There are books which are hard to read, but you are glad that you soldiered through them.
The book begins with the chronicle of the Fort McMurray Fire in Alberta, which started as a forest fire that was considered far from catastrophic but grew to incredible proportions and ended up consuming almost 1.5 million acres.
The book is incredibly hard to read at the beginning.
The impending doom and the absolute lack of preparedness of the town make for a stark dichotomy. At one point, officials refused to call in firefighters from Slave Lake who had dealt with a similar fire 5 years before to keep costs low, since Slave Lake firefighters were paid 3 times as much as at Fort McMurray.

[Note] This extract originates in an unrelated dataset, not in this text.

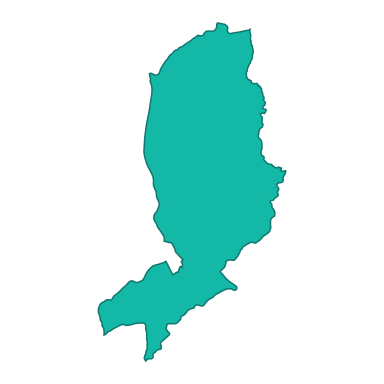 the district of Webuye East, Western, Kenya
{"feature_id": "3690345B7526977746919", "entity_name": "Webuye East", "entity_type": "district", "adm_level": 2, "iso_a3": "KEN", "parent_name": "Kenya", "parent_adm1": "Western", "projection": "albers", "projection_center": [34.784, 0.653], "detail": "fine", "context": "isolated", "style": "filled", "palette": "teal", "viewbox_px": 384, "rotation_deg": 0, "n_neighbors": 0, "source": "geoboundaries", "source_scale": "gbopen_adm2", "svg_char_len": 6004}
<svg xmlns="http://www.w3.org/2000/svg" viewBox="0 0 384 384"><path d="M150.1,81.6L151.1,83.9L151.8,86.8L152.0,88.6L152.0,90.9L151.7,94.9L150.7,100.8L149.4,109.6L148.6,114.1L146.8,122.7L145.9,128.4L144.8,137.4L144.5,141.5L144.3,145.2L144.0,149.7L144.0,152.5L144.4,155.2L145.2,158.6L146.4,162.8L148.1,166.9L149.1,168.6L149.9,170.3L151.3,172.8L151.9,174.1L153.1,177.0L153.3,178.3L153.5,181.2L153.4,183.6L153.6,185.8L154.7,188.6L156.1,191.6L156.6,196.7L157.1,198.3L158.8,202.0L159.3,203.4L159.2,205.0L158.6,207.0L157.7,209.4L156.6,211.7L154.5,214.1L154.0,215.7L153.8,216.9L153.8,218.1L154.1,219.7L155.0,221.7L156.2,223.3L157.3,226.3L157.8,227.3L158.8,228.8L159.7,229.9L163.6,235.9L164.2,237.8L164.3,239.7L164.2,241.3L166.3,241.8L171.7,243.0L174.9,249.1L175.2,250.3L175.5,251.9L182.9,259.7L181.3,261.6L182.1,263.4L182.8,264.5L182.3,265.5L181.9,267.4L180.3,266.5L178.6,270.3L178.5,272.1L176.8,272.2L172.7,274.8L167.9,265.1L165.8,261.3L164.6,262.3L159.4,264.0L153.5,265.6L152.2,266.5L149.3,269.2L147.3,271.7L146.3,273.3L144.3,277.6L142.4,280.5L139.2,281.9L137.4,282.5L135.7,282.3L134.3,281.8L132.7,280.9L131.1,280.9L129.8,281.4L128.5,282.4L127.5,283.7L126.0,285.3L124.4,286.9L122.9,288.0L121.3,289.6L119.3,291.8L115.5,294.9L114.4,295.6L113.3,296.9L112.5,298.6L111.2,299.9L109.8,300.0L108.6,299.7L106.8,299.9L105.3,300.6L104.4,301.5L103.1,302.3L101.7,302.7L100.8,303.7L99.8,305.0L99.2,306.7L98.6,307.9L98.3,310.8L98.3,312.3L99.6,315.6L100.0,317.1L100.3,320.1L101.2,321.4L102.0,323.1L102.0,324.4L102.1,325.9L103.1,327.1L103.7,328.7L104.1,331.3L104.1,333.3L104.0,335.0L105.2,334.5L106.5,333.4L107.7,332.2L108.6,331.4L109.9,331.1L114.4,328.2L117.3,326.7L120.2,325.1L121.4,324.9L122.5,324.5L124.2,324.5L125.8,325.4L127.7,325.3L130.4,324.9L133.1,324.2L135.4,323.5L136.7,323.3L141.1,323.0L143.0,323.0L145.2,323.9L145.8,326.3L145.7,328.0L145.8,329.7L146.6,332.3L146.7,333.6L146.9,336.2L146.6,339.2L147.0,340.4L147.2,341.9L147.3,343.8L147.0,345.0L147.2,346.5L147.2,348.5L146.0,351.2L145.9,353.2L145.4,354.5L144.8,355.7L144.2,358.2L144.9,359.7L145.8,361.0L146.9,359.7L148.3,358.8L151.3,358.8L152.6,358.2L153.1,357.0L153.0,355.6L153.0,354.2L154.1,353.0L155.4,352.0L156.2,351.0L157.3,349.9L159.1,349.5L160.4,349.3L161.2,348.5L161.4,346.9L160.4,343.5L160.8,342.3L162.8,340.7L167.8,336.2L169.4,334.6L169.6,333.3L168.2,332.0L166.0,328.7L166.6,326.8L166.6,325.2L167.7,324.1L169.1,323.6L171.2,323.8L173.3,323.8L175.0,323.7L176.2,323.4L177.5,322.6L179.9,320.2L180.6,319.2L180.8,317.5L181.6,316.3L184.4,314.7L185.6,313.5L186.6,312.1L187.3,311.0L188.6,309.9L189.7,309.3L191.3,308.7L192.7,308.4L194.1,307.8L194.7,306.3L195.5,305.1L197.3,304.9L201.0,305.8L202.2,306.0L203.6,305.6L204.9,303.9L205.5,302.9L206.7,301.5L208.1,300.1L209.9,298.8L211.4,298.2L212.7,297.4L214.9,295.1L215.9,294.3L218.1,293.3L221.2,291.5L222.9,290.6L224.7,289.8L226.6,289.1L228.4,288.8L229.8,288.7L231.2,288.9L233.4,290.0L235.1,290.3L236.5,289.4L236.9,288.1L236.6,286.6L235.0,285.4L231.4,282.9L229.4,281.5L226.7,279.2L225.1,277.5L222.4,274.1L221.2,273.0L220.3,271.7L221.2,270.4L222.4,269.2L223.7,268.1L224.8,266.7L226.0,262.9L225.7,261.5L227.7,260.5L229.3,259.9L230.7,259.9L232.4,260.3L234.2,260.2L235.6,258.9L236.9,257.3L237.9,255.9L239.6,252.8L240.6,249.9L242.0,249.0L242.4,247.5L243.6,246.4L244.8,245.8L247.0,244.2L249.1,243.3L250.5,242.4L251.6,242.1L253.0,242.4L254.6,243.1L256.1,242.8L257.8,241.4L259.7,240.3L261.0,239.0L262.0,237.8L262.9,236.6L263.8,235.8L265.1,235.1L266.1,234.3L268.4,232.8L269.3,231.7L270.1,230.3L270.5,228.8L270.8,227.1L270.5,225.0L270.5,222.5L270.5,220.7L270.8,219.4L271.7,218.0L274.6,216.0L274.9,213.8L274.8,212.3L274.2,210.5L273.5,209.3L272.1,207.5L271.7,204.2L270.1,201.9L270.7,200.6L272.5,200.4L273.6,199.9L274.2,198.5L277.5,196.3L278.3,195.2L277.7,193.4L277.4,191.9L278.4,190.3L278.8,189.2L278.4,187.9L277.1,186.4L276.7,185.0L277.6,183.6L279.0,182.8L280.9,182.6L282.7,181.8L283.3,180.1L282.9,178.2L283.8,175.9L284.9,174.1L285.5,172.6L285.7,170.8L282.0,171.2L280.3,170.5L281.1,169.5L281.5,168.1L279.8,167.7L278.6,167.0L277.6,167.9L276.0,167.8L274.6,167.3L273.5,166.2L272.1,165.5L271.7,164.4L270.3,164.4L268.8,164.0L267.0,163.2L265.7,161.7L264.4,160.5L263.5,159.3L264.3,157.5L263.4,156.3L262.0,155.6L261.2,154.0L261.0,152.7L261.0,151.4L261.4,150.0L262.0,148.7L261.7,147.4L262.1,146.2L261.7,142.4L261.5,141.1L260.6,139.5L258.9,138.1L258.1,136.4L258.8,133.1L258.7,131.7L259.5,130.7L259.5,129.4L260.3,128.3L261.9,127.5L262.6,126.4L262.9,125.2L262.8,123.7L261.7,122.9L262.1,120.9L262.2,118.7L262.2,117.1L261.0,115.8L260.4,113.7L262.3,113.0L264.2,113.5L265.2,112.7L265.7,111.1L266.2,110.0L265.4,109.2L263.9,109.1L262.6,108.1L263.0,106.9L263.8,105.9L264.7,104.9L265.4,103.6L265.0,101.8L263.8,100.7L263.6,99.4L264.1,98.1L263.8,96.9L263.0,96.0L262.6,93.3L262.2,92.0L261.5,90.4L261.6,88.6L260.3,87.5L259.8,86.1L258.2,86.2L258.1,84.6L256.9,83.5L255.0,83.7L253.6,83.5L252.1,83.1L251.1,82.1L251.2,80.9L250.1,80.2L248.6,79.7L247.4,78.5L246.7,77.0L246.3,75.5L246.5,74.2L246.0,73.1L247.1,71.2L247.3,69.3L247.7,68.0L249.4,64.1L250.5,62.6L250.7,60.9L251.7,59.5L252.3,58.0L252.5,54.4L253.3,52.9L253.0,49.2L252.4,47.8L252.3,45.8L251.1,44.2L251.1,42.4L251.0,40.6L250.4,39.1L250.5,37.1L250.8,35.5L250.4,34.3L250.0,32.3L249.8,30.6L250.0,29.4L248.6,30.2L244.8,30.8L239.1,32.1L236.0,32.5L229.8,33.7L228.4,32.7L227.5,31.4L227.1,30.2L227.7,29.1L227.7,27.8L227.2,26.2L224.8,24.3L223.3,24.1L218.9,23.1L217.4,23.0L216.8,24.3L216.6,27.3L216.0,28.6L215.2,29.7L213.9,30.9L212.1,31.2L209.4,31.0L207.7,31.0L205.9,31.5L204.4,32.9L203.5,34.7L202.6,35.6L200.9,35.9L199.5,35.6L197.6,35.4L195.9,37.0L193.5,38.4L190.9,40.5L189.7,41.4L185.0,44.4L183.2,45.9L181.8,46.9L180.5,47.2L179.1,47.8L178.2,48.9L177.0,49.9L175.6,50.2L174.0,51.2L173.0,52.8L171.5,54.1L170.1,55.1L168.9,56.6L167.2,59.4L166.2,60.3L165.2,61.6L164.5,62.8L162.9,65.0L162.4,66.1L161.2,68.0L160.4,69.6L160.0,71.4L159.0,73.3L157.7,74.9L156.0,75.2L154.8,74.9L153.5,74.5L152.2,73.7L150.5,73.2L149.4,73.9L149.6,75.4L150.1,77.2L150.5,79.8L150.1,81.6Z" fill="#14b8a6" stroke="#0f766e" stroke-width="1.5"/></svg>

They say you are often left with one or two sentences when you read a book. This one left many etched in my mind.
… hearing a wildfire burn sounds like listening to a freight train passing you by…
… the firefighters decided to create a firebreak inside the city by running a bulldozer through some houses. For each of us, our house is our memory palace and as the firefighters were driving through the homes they could see the contents of the home spill out, photos, books, sofas and beds. Things that were a part of someone’s life and their personality lay strewn all over the street…
… listening to a house burn is nothing like listening to the forest burn. You hear glass shattering, tiles breaking, metal warping and you can distinctly make out each sound…
The heat produced from some of these fires is so great that at times NORAD confused the energy signature to an atomic test. During the Chinchaga fire in 1950. The US thought that Canada was conducting Nuclear Tests without informing them.
Forest departments are trained to deal with forest fires and city fire departments train their men to put out a building fire. What is beginning to happen more and more are these fires at the Wild-Urban Interface (WUI) which neither is prepared to deal with. A forest officer is not trained to anticipate flammable liquids in the basement and the city fire officer never has to deal with fires that reach temperatures that are the same as that of the surface of Venus.
The second part of the book focuses on the science behind forest fires and climate change. The greenhouse effect was known before America was even a country. In the 19th century, the first predictions of global warming were made and by the 1950s definitive proof already existed. All of it was swept under the carpet and even today there is little to no change being made to address the problem truly.
The book is incredibly well written and I would think it should be prescribed as mandatory reading to every human on the planet.